COLUMBUS, Ohio — It was Friday night at a mall, Polaris Fashion Place, and 18-year-old Cam Collier wasn’t there to hang out with friends or go shopping like many teenagers might with a winter weekend just getting started.
Instead, Collier was among the headliners on the northern leg of Reds Caravan.
“We were joking earlier that he should be a senior in high school right now,” Reds general manager Nick Krall said.
Collier was the 18th overall selection in the 2022 Draft after the third baseman graduated early from high school in Georgia. He attended Chipola Junior College in Florida to be reclassified for Draft eligibility. When he signed in July, he received a $5 million bonus, well above the $3.659 million slot value for the 18th pick.
Ranked this week as the No. 69 overall prospect by MLB Pipeline, Collier is still in the early stages of his pro career. The Reds featured more talent from their player development system on this year’s caravan legs, and Collier is the youngest on the road. He’s been getting a smaller taste of the exposure he would get in the big leagues.

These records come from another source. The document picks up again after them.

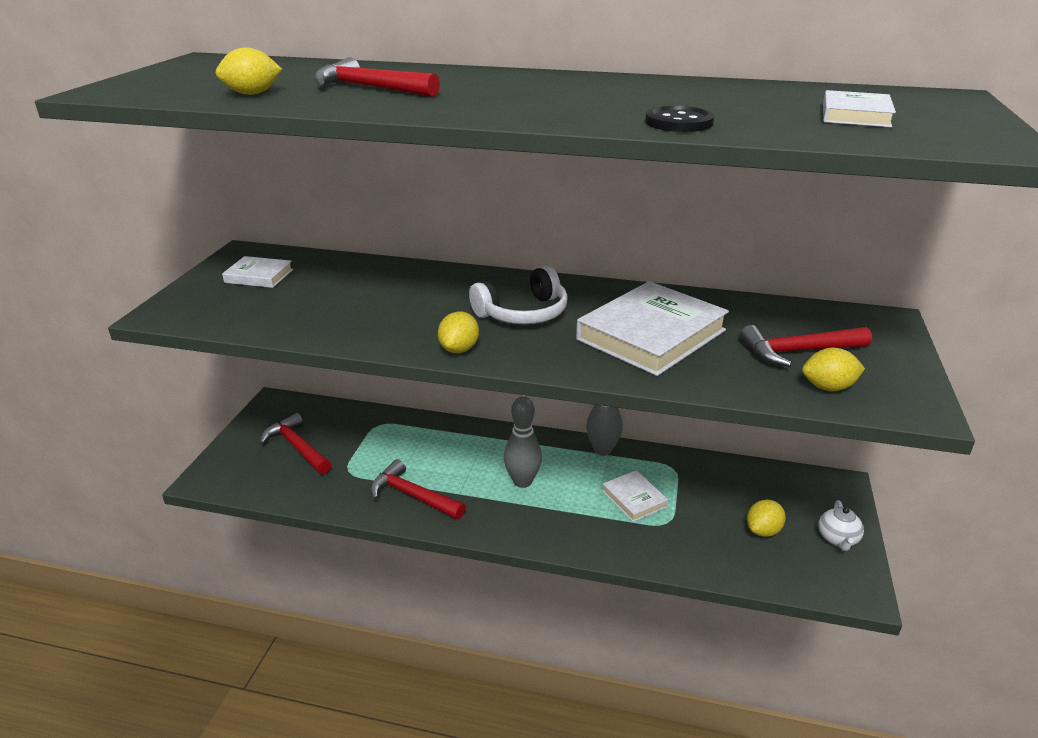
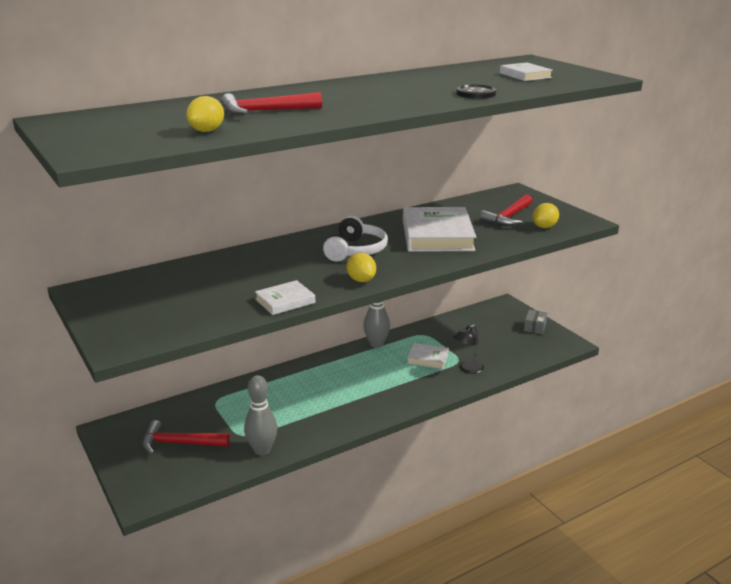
camera: 45 degrees left, 5 degrees down
white book [222,256,293,288] -> white book moved to [255,280,315,315]
red hammer [370,459,466,519] -> none
grey bowling pin [504,396,542,488] -> grey bowling pin moved to [244,375,277,456]
yellow lemon [747,500,786,537] -> none
white teapot [818,500,864,551] -> grey box [524,310,547,334]
none -> black lamp [454,324,484,374]

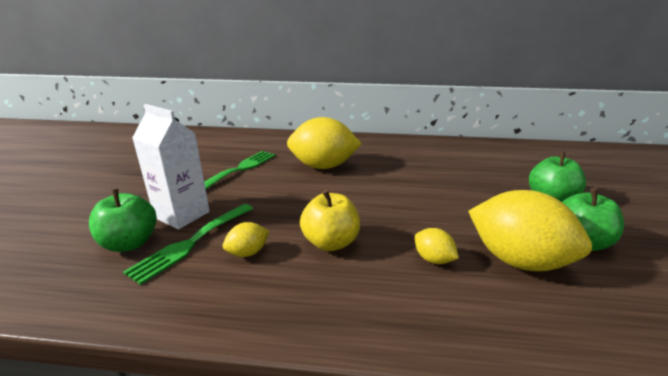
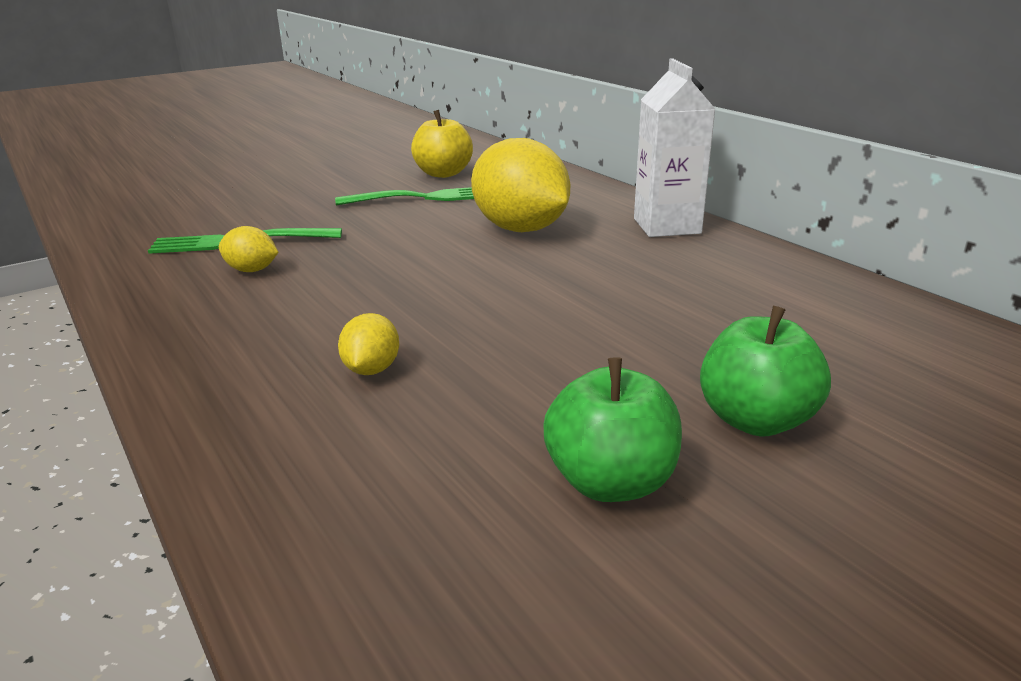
camera: 50 degrees right, 0 degrees up
green apple [89,189,157,252] -> none
white carton [132,104,210,229] -> white carton moved to [634,59,715,237]
yellow apple [300,190,360,251] -> yellow apple moved to [411,110,473,178]
yellow lemon [468,190,592,271] -> none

“It’s been amazing to meet all the fans that would be cheering you on if you make it to that park. It’s fun building a relationship with them,” Collier said.
Hundreds of fans turned out in Columbus to meet the Reds’ contingent that included Collier, Krall, broadcasting icon Marty Brennaman, Reds Hall of Famer Chris Sabo, Major League infielder Alejo Lopez, Minor League infielder Tyler Callihan, broadcaster Jim Day and mascot Gapper. Following a Q&A session emceed by Day, fans lined up for autographs.
Before reaching Columbus, the group spent Friday traveling around southeast Ohio and visited Peebles, Athens, Lancaster and Zanesville. On Saturday, they were scheduled to head west to Lima and Dayton.
“To be able to talk with them and create relationships has been amazing,” Collier said of his colleagues.
“Good kid. He’s been nice to hang around with,” Krall said of Collier. “I didn’t know about his love of comic books. He’s very quiet. It’s been nice to get to know him a little bit here and there.”
Collier was also on hand Thursday in Erlanger, Ky., when the Reds Community Fund and St. Elizabeth Healthcare donated $45,000 worth of baseball and softball equipment to 19 high school baseball and softball teams and organizations from Northern Kentucky and Southeast Indiana.
“I know how important that is. With my high school, we needed that, too. Being able to be there and support that was amazing,” Collier said.
On the field last season, the lefty-hitting Collier played nine games for the organization in the Arizona Complex League. He batted .370 with a 1.144 OPS, two home runs and four RBIs. After the season, he participated in instructional league.
“It was really good,” Krall said. “Let’s just take this one day at a time with him and let him continue to develop, but he’s got a lot of talent and a lot of tools. It’s just continuing to make him into a quality Major League player.”
The son of former Major League player Lou Collier, Cam Collier felt prepared for his first taste of pro ball, but he still had to adjust to a higher level of play than previously experienced.
“It’s a different thing,” Collier said. “It’s what my Dad told me: It’s longer nine-inning games, better competition and playing against grown men. It’s just a faster pace of game.”
Collier got a taste of being away from home during junior college and a brief stint in the Cape Cod League. But while many kids his age are still living at home, he is growing up as a professional athlete and getting used to it.
“I think the summer circuit trained me for this, because I was away from my family a lot. But it still sucks not being around my family, my sisters and everything,” Collier said. “They know that I’m chasing my dream, and they support me all the way. They come and see me. It’s been hard, but it’s worth it.”